[EXTRAIT FOURNI]

Cass. Soc., 13 mars 2024, n° 22-22.032

Une salariée est embauchée en qualité d’employée libre-service à temps partiel.

Sur ses bulletins de paie, depuis 13 ans, figurait une seule ligne relative à son salaire mensuel, avec la mention de 130 heures de travail par mois.

À compter du mois de septembre 2014, les bulletins de salaire ont été modifiés pour inclure désormais deux lignes distinctes :

  • Une ligne avec la mention du salaire mensuel pour 123,80 heures par mois,
  • Une seconde ligne mentionnant un temps de pause de 6,20 heures par mois.

Il est important de noter que ce temps de pause était rémunéré au même taux horaire que les heures de travail, malgré ce changement d’affichage sur le bulletin de paie.

Ainsi, l’employeur continuait de rémunérer la salariée pour 130 heures par mois.

La salariée a saisi le Conseil de prud’hommes et a sollicité un rappel de salaires fondé sur une modification unilatérale par l’employeur.

[/EXTRAIT FOURNI]

(CONSIGNE DE TRAVAIL 1) Les affirmations suivantes concordent-elles avec l'extrait sur l'arrêt du 13 mars 2024 ? Répondez par oui ou non et citez les mots décisifs du texte. (a) La salariée travaillait à temps plein. (b) Le temps de pause était payé au même taux horaire que les heures de travail. (c) À partir de septembre 2014, l'employeur a payé moins de 130 heures par mois.
(CONSIGNE DE TRAVAIL 2) Dans l'extrait sur l'arrêt du 13 mars 2024, combien d'heures de pause par mois figuraient sur la seconde ligne des bulletins de paie ?
(CONSIGNE DE TRAVAIL 3) Poursuivez l'extrait sur l'arrêt de la Cour de cassation du 13 mars 2024, à partir de sa dernière phrase.

[MATÉRIEL SOURCE]

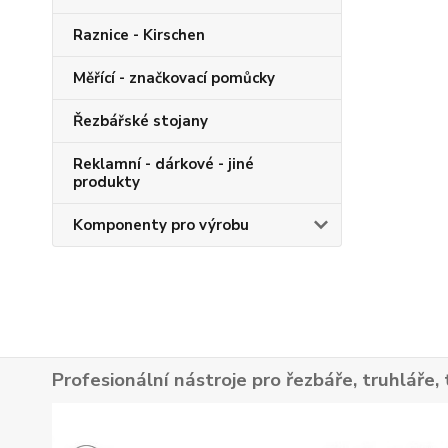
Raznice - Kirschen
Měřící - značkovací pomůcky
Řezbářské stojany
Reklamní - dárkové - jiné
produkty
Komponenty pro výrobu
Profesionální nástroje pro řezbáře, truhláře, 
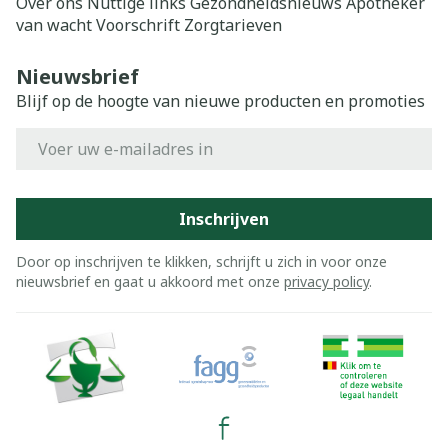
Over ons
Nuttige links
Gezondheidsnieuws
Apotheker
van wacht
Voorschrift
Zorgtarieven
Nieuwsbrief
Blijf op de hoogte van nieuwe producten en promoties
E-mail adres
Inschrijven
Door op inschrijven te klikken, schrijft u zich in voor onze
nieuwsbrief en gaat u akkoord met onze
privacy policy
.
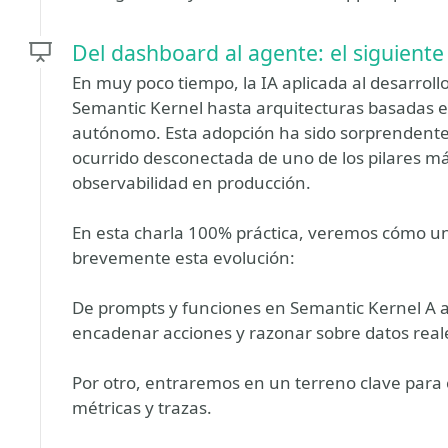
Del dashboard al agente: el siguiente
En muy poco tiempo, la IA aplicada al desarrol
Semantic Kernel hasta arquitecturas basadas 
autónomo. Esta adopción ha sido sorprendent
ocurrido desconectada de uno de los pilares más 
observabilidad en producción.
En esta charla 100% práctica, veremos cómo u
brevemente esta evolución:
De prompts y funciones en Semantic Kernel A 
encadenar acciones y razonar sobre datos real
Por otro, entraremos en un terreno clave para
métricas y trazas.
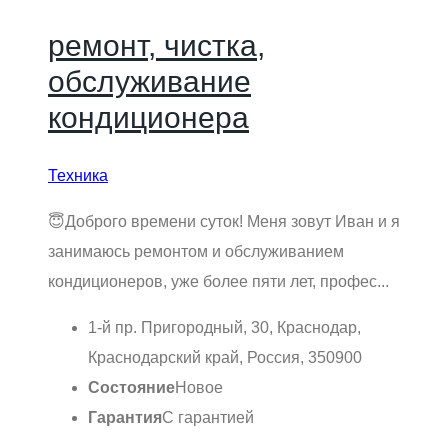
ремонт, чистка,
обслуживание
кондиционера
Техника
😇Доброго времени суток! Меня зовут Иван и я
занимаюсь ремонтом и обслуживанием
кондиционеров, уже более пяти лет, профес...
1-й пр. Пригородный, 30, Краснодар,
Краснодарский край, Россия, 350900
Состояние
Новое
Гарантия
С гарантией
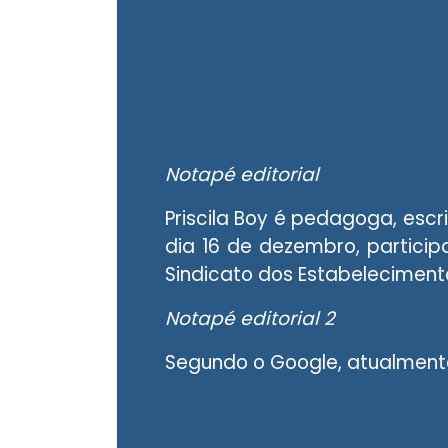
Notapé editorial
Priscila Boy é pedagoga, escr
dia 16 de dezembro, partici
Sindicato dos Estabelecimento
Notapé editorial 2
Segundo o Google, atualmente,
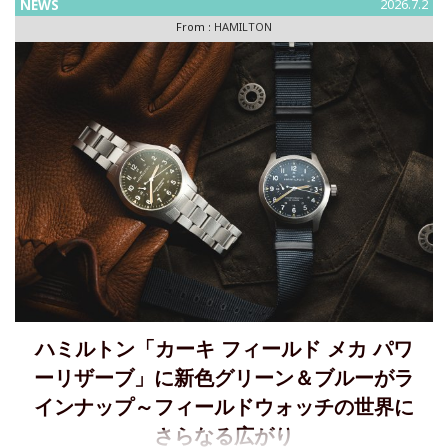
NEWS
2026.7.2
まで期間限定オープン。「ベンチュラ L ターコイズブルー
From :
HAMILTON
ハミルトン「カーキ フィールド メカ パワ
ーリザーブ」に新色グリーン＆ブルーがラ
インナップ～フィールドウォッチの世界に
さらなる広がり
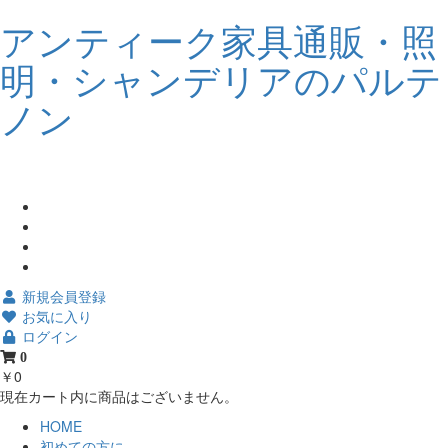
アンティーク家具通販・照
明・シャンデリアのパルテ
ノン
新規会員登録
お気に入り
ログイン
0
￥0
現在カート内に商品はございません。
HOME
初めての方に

[/MATÉRIEL SOURCE]

(RÉPONSE ATTENDUE 1)
(a) Non : « employée libre-service à temps partiel ».
(b) Oui : « ce temps de pause était rémunéré au même taux horaire que les heures de travail ».
(c) Non : « l’employeur continuait de rémunérer la salariée pour 130 heures par mois ».

(RÉPONSE ATTENDUE 2) 6,20 heures par mois.

(RÉPONSE ATTENDUE 3)
La Cour d’appel n’a pas accédé à sa demande, estimant qu’aucune modification unilatérale du contrat de travail n’était établie, puisque l’employeur rémunérait toujours la salariée pour 130 heures.

Cependant, la Cour de cassation a censuré cette position, affirmant que la durée du travail stipulée dans le contrat de travail est un élément essentiel qui ne peut être modifié sans l’accord du salarié, même si la rémunération est maintenue.

La haute juridiction s’est appuyée sur les articles L. 1221-1 du Code du travail et 1134 du Code civil (devenu 1103 du même Code), relatifs au consentement des parties contractantes, et à la bonne foi contractuelle.

Par conséquent, l’employeur aurait dû obtenir l’accord explicite de la salariée pour modifier la présentation du bulletin de paie.

Cet arrêt illustre le principe largement établi selon lequel la durée contractuelle du travail, base du calcul de la rémunération, est un élément du contrat de travail qui ne peut être modifié sans l’accord du salarié, peu importe l’absence d’impact négatif sur la rémunération. (Cass. Soc., 30 avril 2011, n°09-70.853)

La Cour de cassation élargit ainsi le champ d’application de ce principe au bulletin de salaire, qui est manifestement un élément contractuel engageant l’employeur, rappelant ainsi que toute modification des mentions du contrat de travail doit être abordée avec précaution.